## EXERCISE
Rewrite the stretch from the line that contains "Reading right to" through the end of the records, replacing "label" with "name" and leaving everything else unchanged. Omit the pictures from your answer.

## EXTRACTED INFORMATION
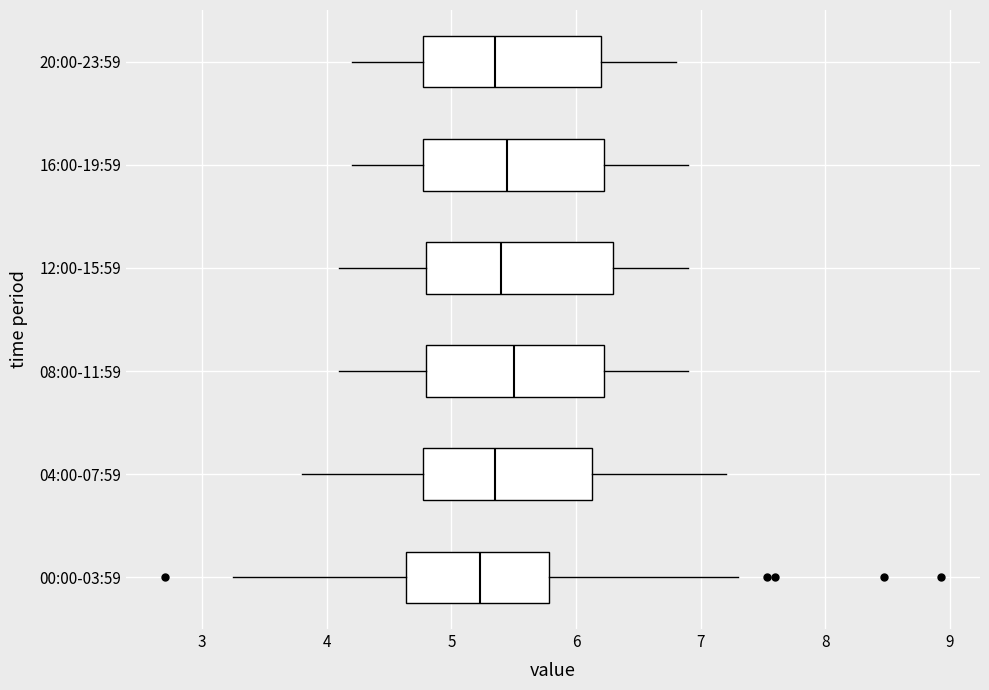

Reading bottom to top, read every box against the x-axis: the position of its median line, the range the box covers, and the ends of its whiskers. The values are not printed on the chart, so give them approximately, as read against the axis.

00:00-03:59: median 5.2, box 4.6 to 5.8, whiskers 3.3 to 7.3
04:00-07:59: median 5.4, box 4.8 to 6.1, whiskers 3.8 to 7.2
08:00-11:59: median 5.5, box 4.8 to 6.2, whiskers 4.1 to 6.9
12:00-15:59: median 5.4, box 4.8 to 6.3, whiskers 4.1 to 6.9
16:00-19:59: median 5.5, box 4.8 to 6.2, whiskers 4.2 to 6.9
20:00-23:59: median 5.4, box 4.8 to 6.2, whiskers 4.2 to 6.8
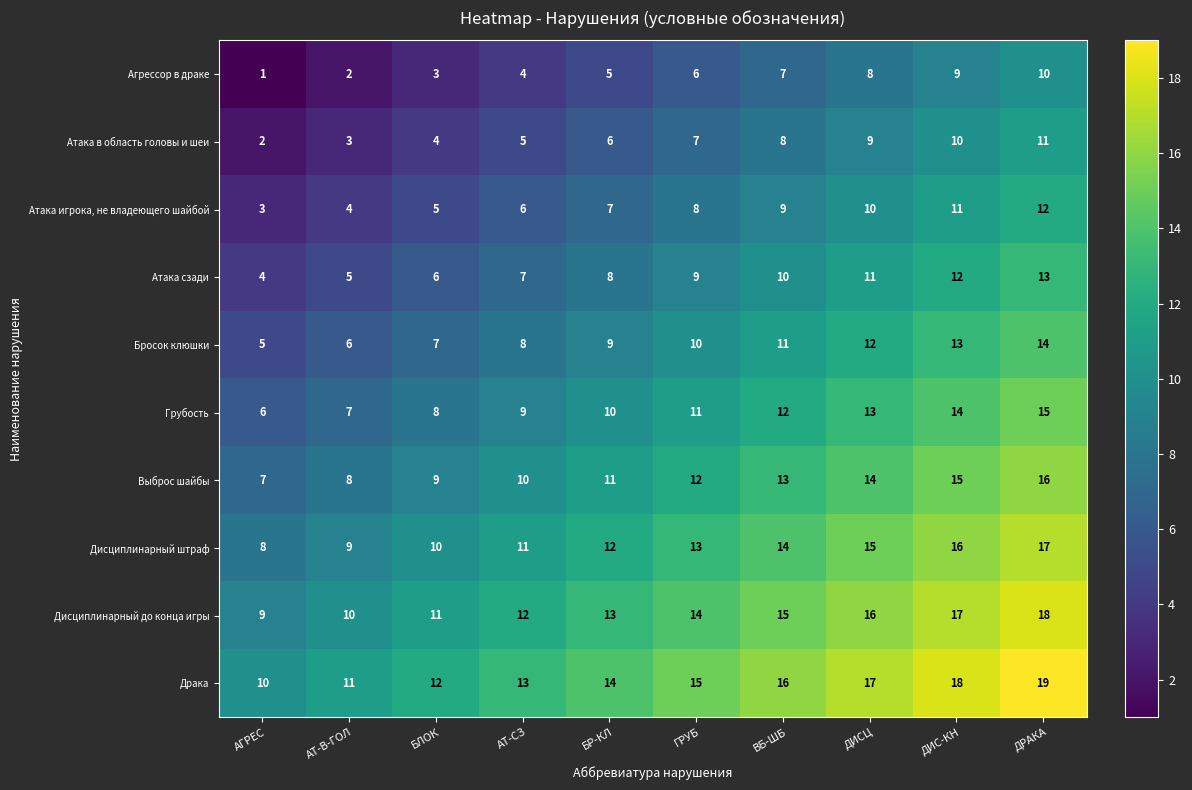

What is the greatest value displayed?

19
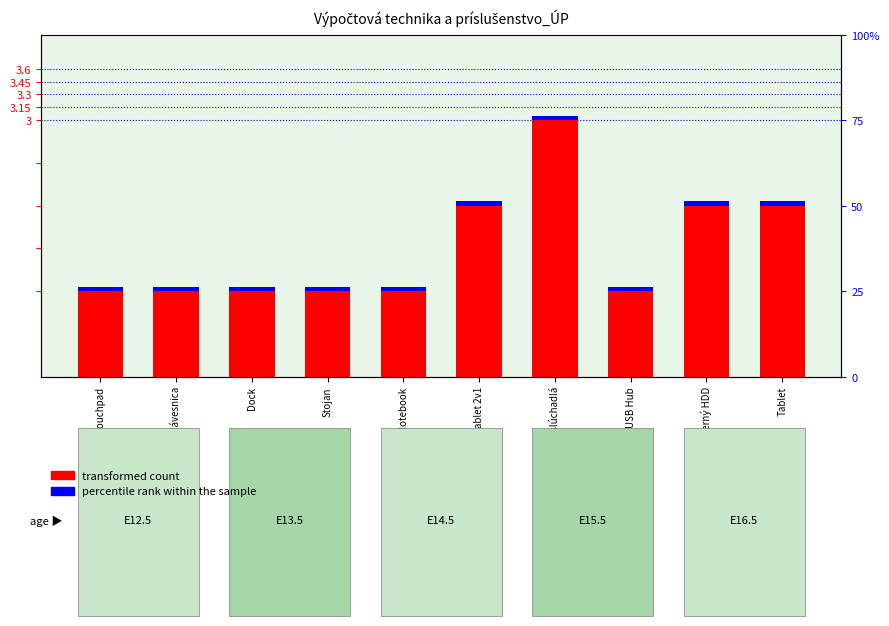

The transformed count series shows 1.6 at USB Hub. True or false?

False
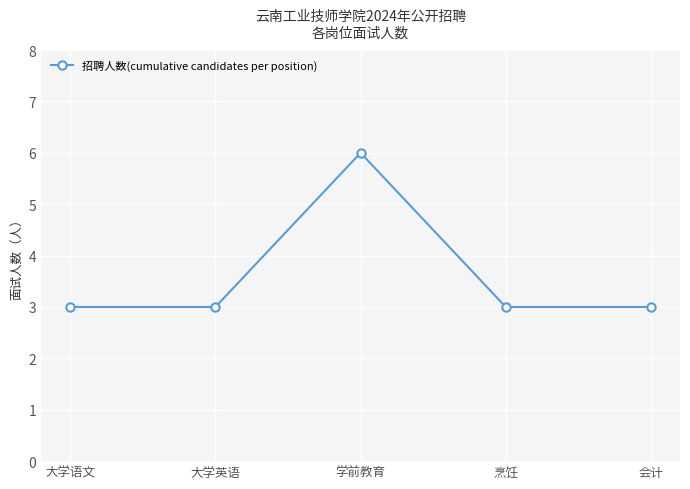

Where is the first local maximum?

学前教育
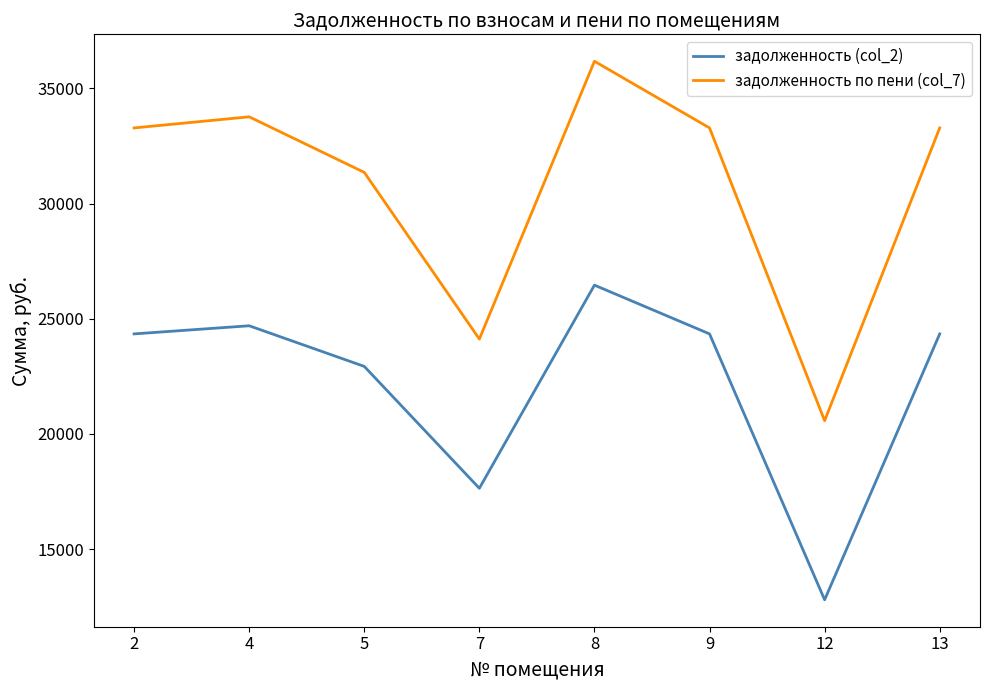

True or false: задолженность по пени (col_7) has a value of 33285.6 at 2.

True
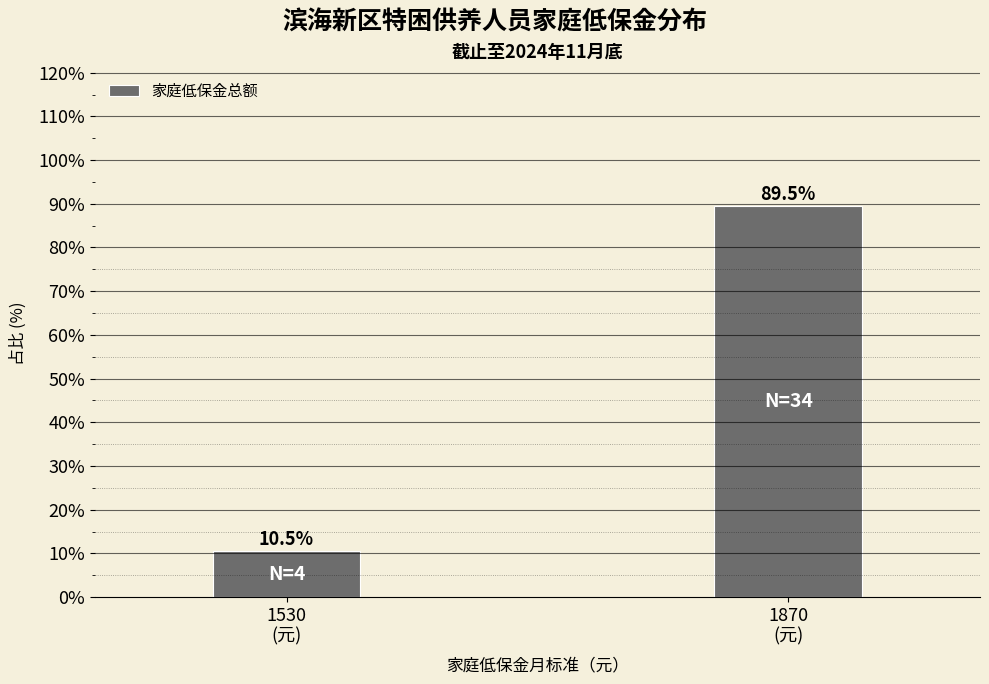

Reading right to left, what are all the values shown in this chart?

89.5	10.5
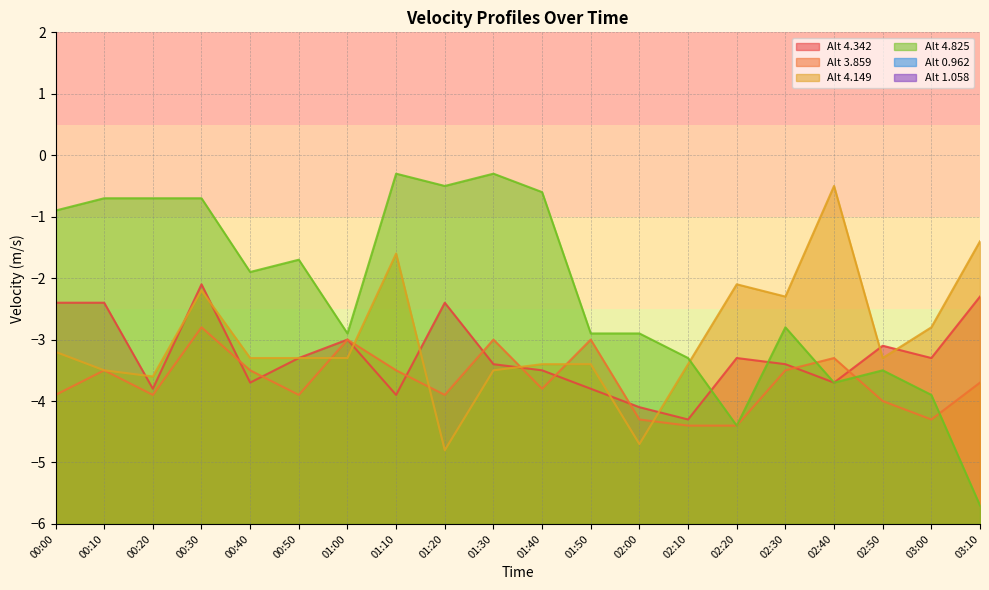

What is the label of the 11th point from the right?

01:30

## TASK RESPONSE
Reading right to left, what are all the values shown in this chart?

89.5	10.5

What is the name of the 11th point from the right?

01:30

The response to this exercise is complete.